#### Source text

Communication between the iPA/computer and the ACE standard is established via the USB connection. All calibration calculations are performed via Kaelus Unify. Internet connection is required for Kaelus Unify.

PIM FAQs

Through interaction with engineers and technicians in many countries throughout the world, Kaelus has had the opportunity to discuss and evaluate measurement techniques as they apply to a wide variety of scenarios. We have discussed the problem of IM with component manufacturers, infrastructure providers, site managers and service providers. This list of "Frequently Asked Questions" is an attempt to consolidate the information we've gathered into one convenient location.

Passive IM, similar to Active IM but occurring in passive devices, is present whenever RF signals at two or more frequencies are simultaneously present in a conductor of RF energy. Every passive RF device generates passive IM products when more than one frequency is present in the device. The signals are mixed by the non-linear properties of junctions between dissimilar materials. Typically, it is the odd-ordered products (e.g. IM3=2*F1-F2) that can be very problematic should they fall within an uplink, or receive band of the base station because they appear to the receiver as interference. The result can be a receiver desensitization which is independent of the receiver's random noise floor.

In RF components (antennas, cables, filters, etc.), there are typically three causes:

  1. Poor mechanical junctions in the RF path
  2. RF components fabricated with materials which exhibit some level of hysteresis (e.g., stainless steel)
  3. Contaminated surfaces or contacts within the RF path. Examples might include flux (which can attract other contaminants) and metallic particles from the machining process.

In integrated base stations, significant levels of passive IM can be generated within any of the passive components between the high power amplifiers and the receiver filter. Passive IM can also be generated on the tower ("rusty bolt noise") or by nearby metallic objects in the direct beam of the transmit antenna.

This annotation is commonly used to specify the order of the IM product being discussed. The IM stands for "intermodulation." The numeric value that follows is the sum of the integer multipliers used for each of the two parent tones to realize the given IM product. This is best understood by reviewing the following table:

IM Calculation IM Order
2*F1 ± 1*F2 = FIM3 Third Order (2+1=IM3)
3*F1 ± 2*F2 = FIM5 Fifth Order (3+2=IM5)

########
#### Data provided

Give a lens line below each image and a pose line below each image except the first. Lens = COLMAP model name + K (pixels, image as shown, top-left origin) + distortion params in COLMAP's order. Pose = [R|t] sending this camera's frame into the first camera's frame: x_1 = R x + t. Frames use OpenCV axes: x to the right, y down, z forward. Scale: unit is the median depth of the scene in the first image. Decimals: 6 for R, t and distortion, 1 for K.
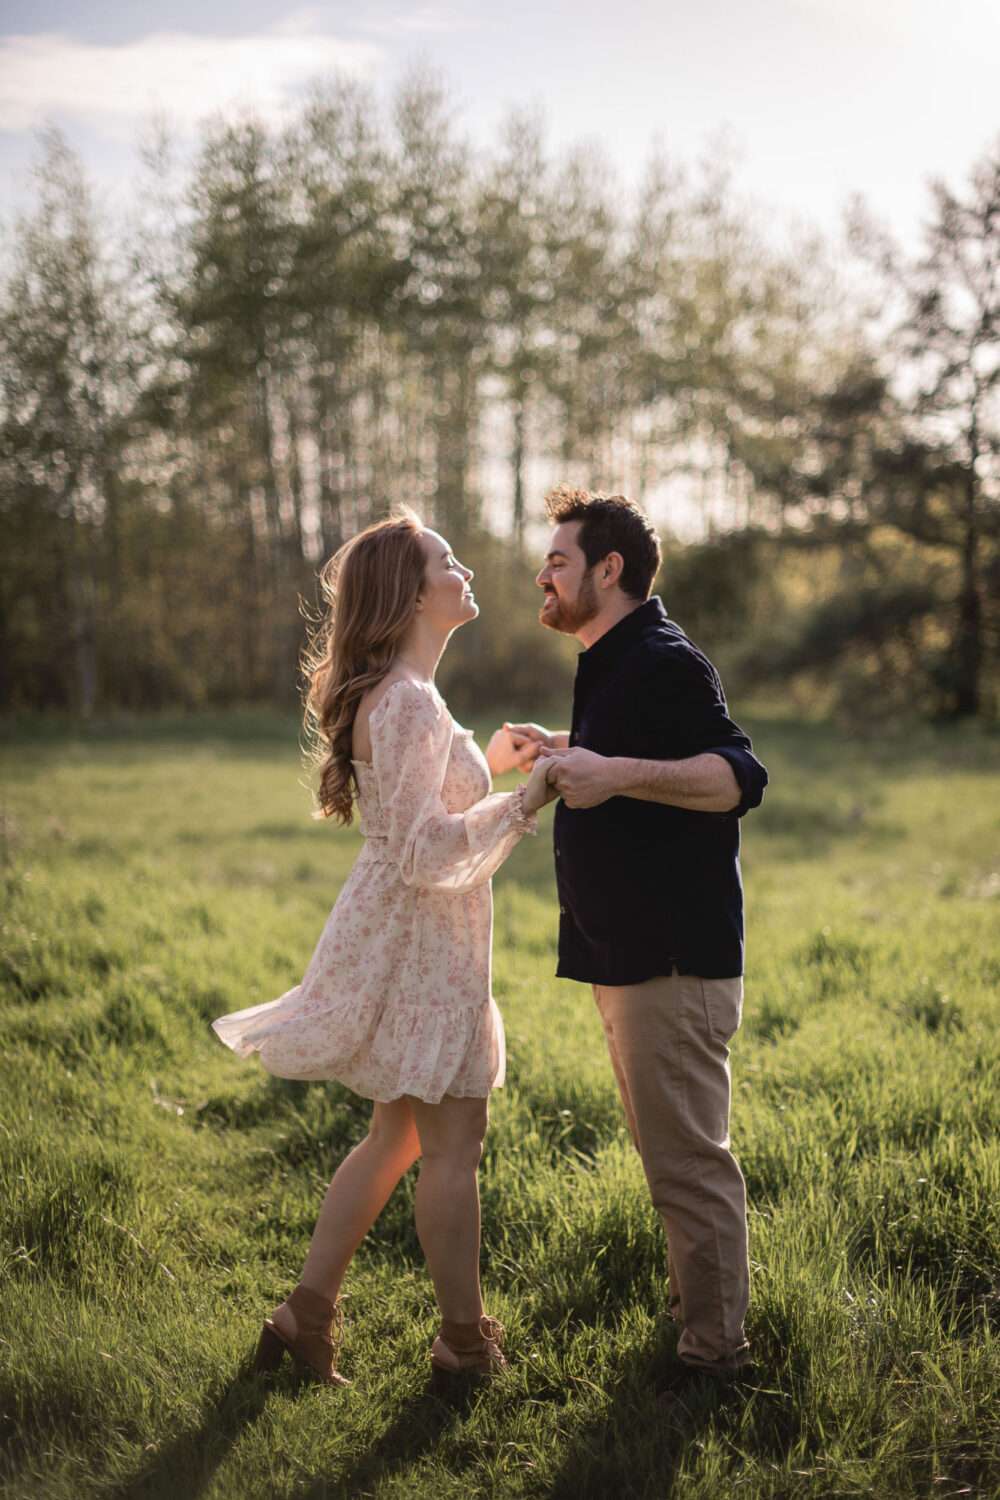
lens RADIAL K [[2216.2, 0, 500.0], [0, 2216.2, 750.0], [0, 0, 1]] dist [-0.100784, 0.135103]
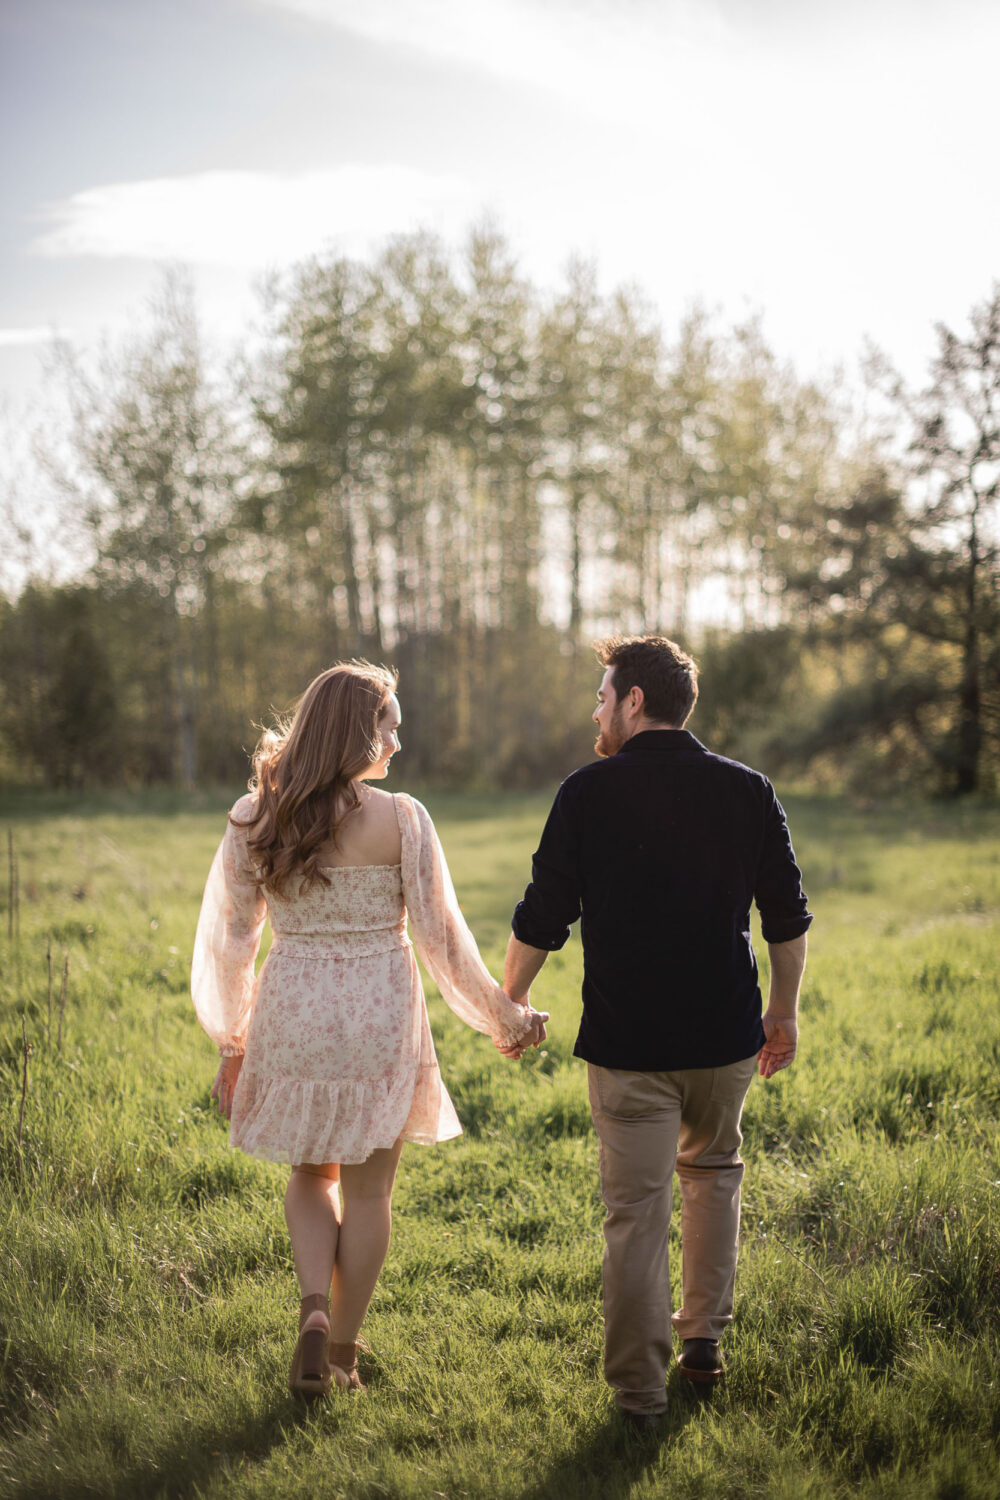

########

- [Activity] Reproduce the passage of the PIM FAQ text that begins at the words "In RF components" and stops after the words "(e.g., stainless steel)".

- [Task answer]
In RF components (antennas, cables, filters, etc.), there are typically three causes:

  1. Poor mechanical junctions in the RF path
  2. RF components fabricated with materials which exhibit some level of hysteresis (e.g., stainless steel)